Extracted text –
++++++++++++++++++++

Vultisig CLI for local development and testing of Vultisig plugins.


Why Local Development?

The Vultisig stack is tightly coupled:

  • vcli depends on verifier (TSS protocols)
  • verifier depends on recipes (chain abstraction)
  • app-recurring depends on recipes + verifier (policy execution)
  • All depend on go-wrappers (cryptographic primitives)

Changes in one repo often require changes in others. Docker images create version drift - the local vcli binary may be incompatible with pre-built Docker images due to protocol or signature changes.

Local development lets you:

  • Edit any repo and test immediately
  • Debug with IDE breakpoints
  • Use native architecture (no emulation issues on ARM Macs)

Prerequisites

  • Go 1.24+
  • Docker (for postgres, redis, minio only)
  • Git

Setup (One-Time)

Clone all repos as siblings:

mkdir vultisig && cd vultisig
git clone https://github.com/vultisig/vcli.git
git clone https://github.com/vultisig/verifier.git
git clone https://github.com/vultisig/app-recurring.git
git clone https://github.com/vultisig/recipes.git
git clone https://github.com/vultisig/go-wrappers.git

Directory structure:

vultisig/
├── vcli/           # This tool
├── verifier/       # Policy verification + TSS
├── app-recurring/  # DCA plugin
├── recipes/        # Chain abstraction layer
└── go-wrappers/    # Rust crypto (auto-downloaded, but useful to have)

Quick Start

cd vcli

# Build vcli (REQUIRED - do this first!)
cd local && go build -o vcli ./cmd/vcli && cd ..

# Start all services
make start    # Starts postgres/redis/minio in Docker, services run natively

⚠️ IMPORTANT: You MUST build the vcli binary before using any ./local/vcli.sh commands. If you see "No such file or directory" errors, run the build command above.


How It Works

make start:

  1. Starts infrastructure in Docker (postgres, redis, minio)
  2. Runs verifier (API + worker) natively with go run
  3. Runs app-recurring (server + worker + scheduler) natively with go run

Logs: tail -f local/logs/*.log


Developing

Edit code in any sibling repo, then:

make stop && make start

Or restart individual services manually.

++++++++++++++++++++

(Extracted data entries)
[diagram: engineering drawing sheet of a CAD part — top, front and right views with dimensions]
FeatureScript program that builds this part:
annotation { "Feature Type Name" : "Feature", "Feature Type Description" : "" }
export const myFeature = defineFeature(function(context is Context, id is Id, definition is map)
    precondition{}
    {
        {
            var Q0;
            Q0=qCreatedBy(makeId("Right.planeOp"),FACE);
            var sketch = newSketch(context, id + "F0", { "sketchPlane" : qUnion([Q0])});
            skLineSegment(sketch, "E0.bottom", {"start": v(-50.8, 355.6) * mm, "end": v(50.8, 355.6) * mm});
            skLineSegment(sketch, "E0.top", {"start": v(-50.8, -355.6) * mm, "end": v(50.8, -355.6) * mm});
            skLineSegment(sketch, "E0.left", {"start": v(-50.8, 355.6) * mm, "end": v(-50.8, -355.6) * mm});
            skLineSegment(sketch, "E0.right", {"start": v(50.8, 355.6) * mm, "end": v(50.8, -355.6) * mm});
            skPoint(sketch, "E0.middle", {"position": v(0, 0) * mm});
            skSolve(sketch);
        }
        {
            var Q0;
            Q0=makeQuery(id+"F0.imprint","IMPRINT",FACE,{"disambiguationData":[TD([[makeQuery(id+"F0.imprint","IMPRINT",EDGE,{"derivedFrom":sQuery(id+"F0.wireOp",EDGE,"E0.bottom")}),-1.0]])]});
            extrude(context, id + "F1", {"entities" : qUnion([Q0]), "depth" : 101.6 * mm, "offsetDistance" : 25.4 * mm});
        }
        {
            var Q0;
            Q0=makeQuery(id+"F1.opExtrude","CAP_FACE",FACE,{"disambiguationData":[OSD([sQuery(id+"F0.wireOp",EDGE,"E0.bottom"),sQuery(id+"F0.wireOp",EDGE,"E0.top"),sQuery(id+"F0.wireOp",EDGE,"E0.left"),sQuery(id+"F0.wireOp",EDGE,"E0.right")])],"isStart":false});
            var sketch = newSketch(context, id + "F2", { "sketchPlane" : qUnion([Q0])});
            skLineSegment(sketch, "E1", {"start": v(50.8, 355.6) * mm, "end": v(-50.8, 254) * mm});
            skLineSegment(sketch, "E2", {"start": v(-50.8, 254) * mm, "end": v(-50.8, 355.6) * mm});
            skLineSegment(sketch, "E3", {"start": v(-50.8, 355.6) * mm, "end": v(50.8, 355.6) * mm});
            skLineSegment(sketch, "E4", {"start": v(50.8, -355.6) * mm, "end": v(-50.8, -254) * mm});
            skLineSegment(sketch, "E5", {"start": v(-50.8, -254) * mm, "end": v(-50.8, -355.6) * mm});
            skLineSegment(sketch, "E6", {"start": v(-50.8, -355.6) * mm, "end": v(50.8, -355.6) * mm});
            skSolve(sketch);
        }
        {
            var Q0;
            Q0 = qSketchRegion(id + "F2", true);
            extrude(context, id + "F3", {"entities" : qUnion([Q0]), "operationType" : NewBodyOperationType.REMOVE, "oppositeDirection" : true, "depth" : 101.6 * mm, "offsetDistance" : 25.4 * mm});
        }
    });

++++++++++++++++++++

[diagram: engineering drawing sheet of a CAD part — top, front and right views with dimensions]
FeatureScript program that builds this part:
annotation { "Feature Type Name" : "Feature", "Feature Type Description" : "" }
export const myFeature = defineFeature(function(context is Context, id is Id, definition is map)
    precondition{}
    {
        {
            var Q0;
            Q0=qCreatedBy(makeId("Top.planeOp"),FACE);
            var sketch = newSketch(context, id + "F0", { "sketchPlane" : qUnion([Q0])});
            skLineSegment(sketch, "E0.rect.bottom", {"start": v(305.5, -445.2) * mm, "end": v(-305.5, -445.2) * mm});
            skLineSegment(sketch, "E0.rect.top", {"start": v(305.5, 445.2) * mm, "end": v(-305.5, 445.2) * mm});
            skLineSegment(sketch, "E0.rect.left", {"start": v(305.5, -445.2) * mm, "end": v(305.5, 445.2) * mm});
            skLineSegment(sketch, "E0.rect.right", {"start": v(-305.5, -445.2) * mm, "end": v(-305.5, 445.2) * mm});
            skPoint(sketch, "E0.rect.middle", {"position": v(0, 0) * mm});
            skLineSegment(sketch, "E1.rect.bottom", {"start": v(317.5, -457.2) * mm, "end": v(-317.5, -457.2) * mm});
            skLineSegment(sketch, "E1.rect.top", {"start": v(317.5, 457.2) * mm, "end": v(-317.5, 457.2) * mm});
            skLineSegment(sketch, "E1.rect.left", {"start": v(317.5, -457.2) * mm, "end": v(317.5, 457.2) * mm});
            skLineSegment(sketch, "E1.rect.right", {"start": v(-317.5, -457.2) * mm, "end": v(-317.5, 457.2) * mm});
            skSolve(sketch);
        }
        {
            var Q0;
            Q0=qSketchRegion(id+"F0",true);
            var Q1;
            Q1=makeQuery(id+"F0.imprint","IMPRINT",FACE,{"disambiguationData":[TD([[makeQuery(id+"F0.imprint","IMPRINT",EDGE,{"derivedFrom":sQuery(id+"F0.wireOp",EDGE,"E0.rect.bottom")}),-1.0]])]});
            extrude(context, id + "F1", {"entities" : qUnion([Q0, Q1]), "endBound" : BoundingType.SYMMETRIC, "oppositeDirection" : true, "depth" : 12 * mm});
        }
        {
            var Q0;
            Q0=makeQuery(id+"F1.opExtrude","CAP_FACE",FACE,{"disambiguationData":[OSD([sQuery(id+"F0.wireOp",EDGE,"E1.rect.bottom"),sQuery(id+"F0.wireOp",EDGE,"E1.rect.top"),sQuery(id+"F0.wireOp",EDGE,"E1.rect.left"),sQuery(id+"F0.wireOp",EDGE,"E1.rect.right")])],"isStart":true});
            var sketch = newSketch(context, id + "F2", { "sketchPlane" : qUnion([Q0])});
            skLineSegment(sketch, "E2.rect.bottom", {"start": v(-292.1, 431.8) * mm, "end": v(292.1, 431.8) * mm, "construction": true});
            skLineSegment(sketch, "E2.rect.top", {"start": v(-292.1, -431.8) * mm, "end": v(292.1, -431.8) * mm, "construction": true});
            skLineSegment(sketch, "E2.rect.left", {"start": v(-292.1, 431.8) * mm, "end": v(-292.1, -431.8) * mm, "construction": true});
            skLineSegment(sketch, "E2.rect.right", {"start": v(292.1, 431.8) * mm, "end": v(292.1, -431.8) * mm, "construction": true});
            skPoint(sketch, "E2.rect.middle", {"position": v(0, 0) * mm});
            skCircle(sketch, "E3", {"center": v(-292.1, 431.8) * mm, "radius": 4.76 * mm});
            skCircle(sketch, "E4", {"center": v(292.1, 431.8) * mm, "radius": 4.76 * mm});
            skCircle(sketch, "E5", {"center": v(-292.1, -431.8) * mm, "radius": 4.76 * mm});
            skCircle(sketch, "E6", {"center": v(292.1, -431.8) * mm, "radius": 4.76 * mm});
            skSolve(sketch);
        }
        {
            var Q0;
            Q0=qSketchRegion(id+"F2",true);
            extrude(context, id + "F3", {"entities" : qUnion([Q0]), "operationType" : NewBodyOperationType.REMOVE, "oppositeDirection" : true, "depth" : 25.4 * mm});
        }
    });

++++++++++++++++++++

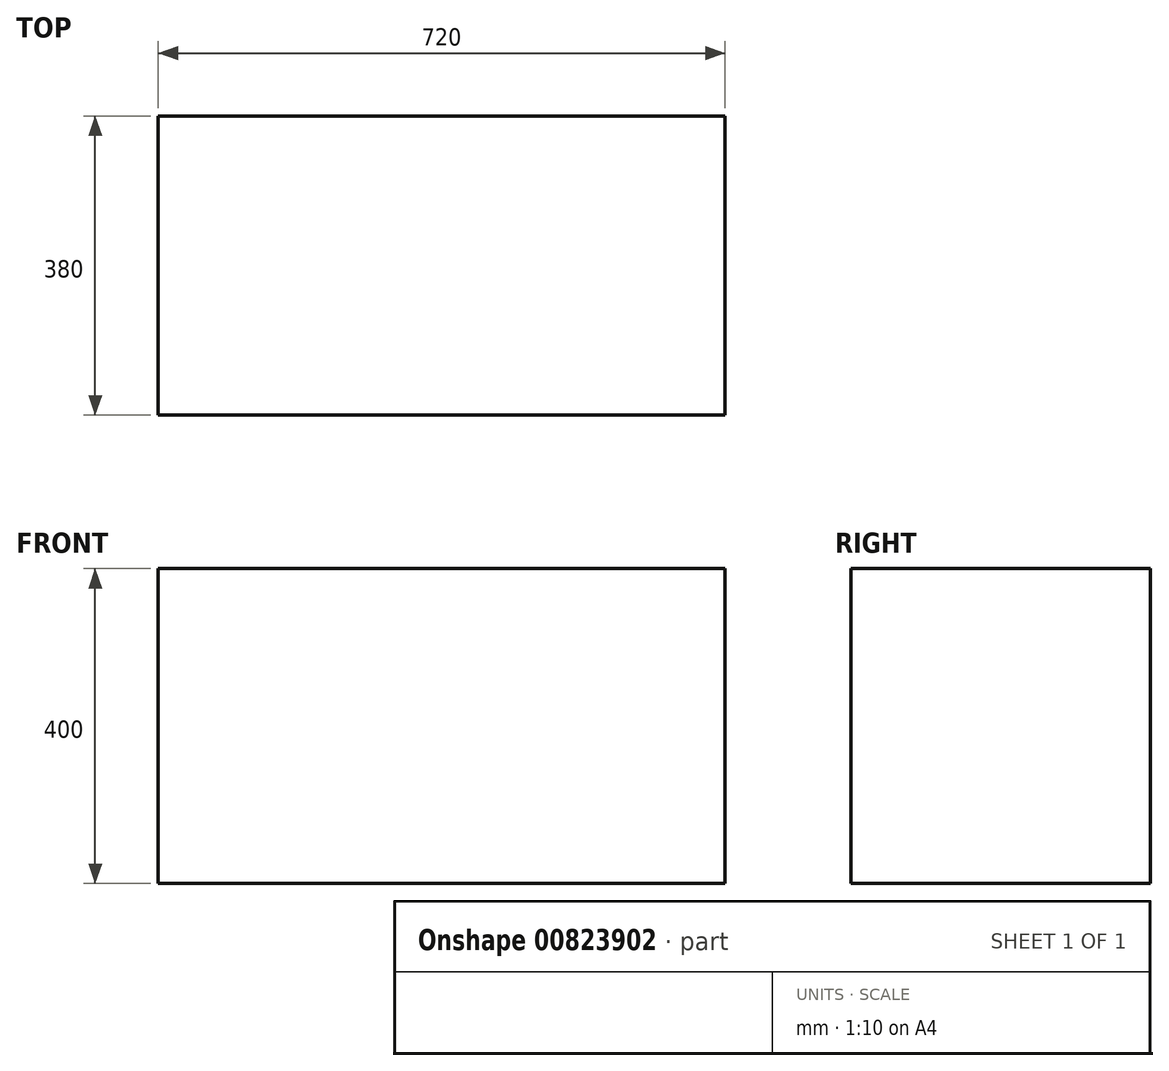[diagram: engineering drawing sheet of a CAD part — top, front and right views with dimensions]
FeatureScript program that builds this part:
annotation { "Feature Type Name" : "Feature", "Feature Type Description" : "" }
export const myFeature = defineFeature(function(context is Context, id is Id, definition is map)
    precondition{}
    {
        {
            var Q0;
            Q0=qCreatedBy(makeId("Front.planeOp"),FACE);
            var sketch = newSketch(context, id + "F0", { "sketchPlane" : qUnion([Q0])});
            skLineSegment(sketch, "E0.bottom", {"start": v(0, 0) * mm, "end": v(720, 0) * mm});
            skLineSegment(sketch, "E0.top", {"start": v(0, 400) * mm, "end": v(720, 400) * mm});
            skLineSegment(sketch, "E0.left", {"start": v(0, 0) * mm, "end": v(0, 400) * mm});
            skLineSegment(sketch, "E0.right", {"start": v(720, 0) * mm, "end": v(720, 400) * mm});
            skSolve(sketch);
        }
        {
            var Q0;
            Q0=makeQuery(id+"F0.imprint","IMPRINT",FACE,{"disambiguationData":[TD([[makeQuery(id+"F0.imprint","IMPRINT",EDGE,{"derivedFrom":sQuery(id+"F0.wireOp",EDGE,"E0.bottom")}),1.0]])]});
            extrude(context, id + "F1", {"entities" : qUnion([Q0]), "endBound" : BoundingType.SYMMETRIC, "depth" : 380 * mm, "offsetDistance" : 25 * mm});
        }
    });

++++++++++++++++++++

List of tasks –
**A.** Please translate this sentence from the Vultisig local development guide into Spanish: "Changes in one repo often require changes in others."
**B.** Write a continuation of the Vultisig local development guide, starting after its last sentence.
None of this data is needed.

Answers below –
**A.** Los cambios en un repositorio a menudo requieren cambios en otros.

**B.**
Vault Requirement

You need a Fast Vault (vault with cloud backup) exported from the Vultisig mobile app:

  1. Create a vault in the Vultisig mobile app with "Fast Vault" enabled
  2. Export the vault backup (Settings -> Export -> Backup file)
  3. Transfer the .vult file to local/keyshares/ directory

Initial Setup (One-Time)

# Put your vault file in the keyshares directory
cp ~/Downloads/MyVault.vult local/keyshares/

IMPORTANT: Read Before Starting

You MUST follow the E2E testing flow exactly as documented below. The flow is:

START → IMPORT → INSTALL → [ GENERATE → ADD → MONITOR ] ─┐
                                                         │
                                  (repeat as needed) ←───┘

The bracketed steps (policy testing) can be repeated as many times as needed. Everything else runs once per test cycle. When completely done testing, proceed to cleanup (DELETE → UNINSTALL → STOP).

After IMPORT: Run vcli vault details to view your wallet addresses and balances before proceeding to INSTALL.

Do NOT:

  • Restart mid-way through a test cycle
  • Move keyshare files manually between directories
  • Edit database records directly (no manual SQL inserts/updates)
  • Skip steps (except repeating the policy loop)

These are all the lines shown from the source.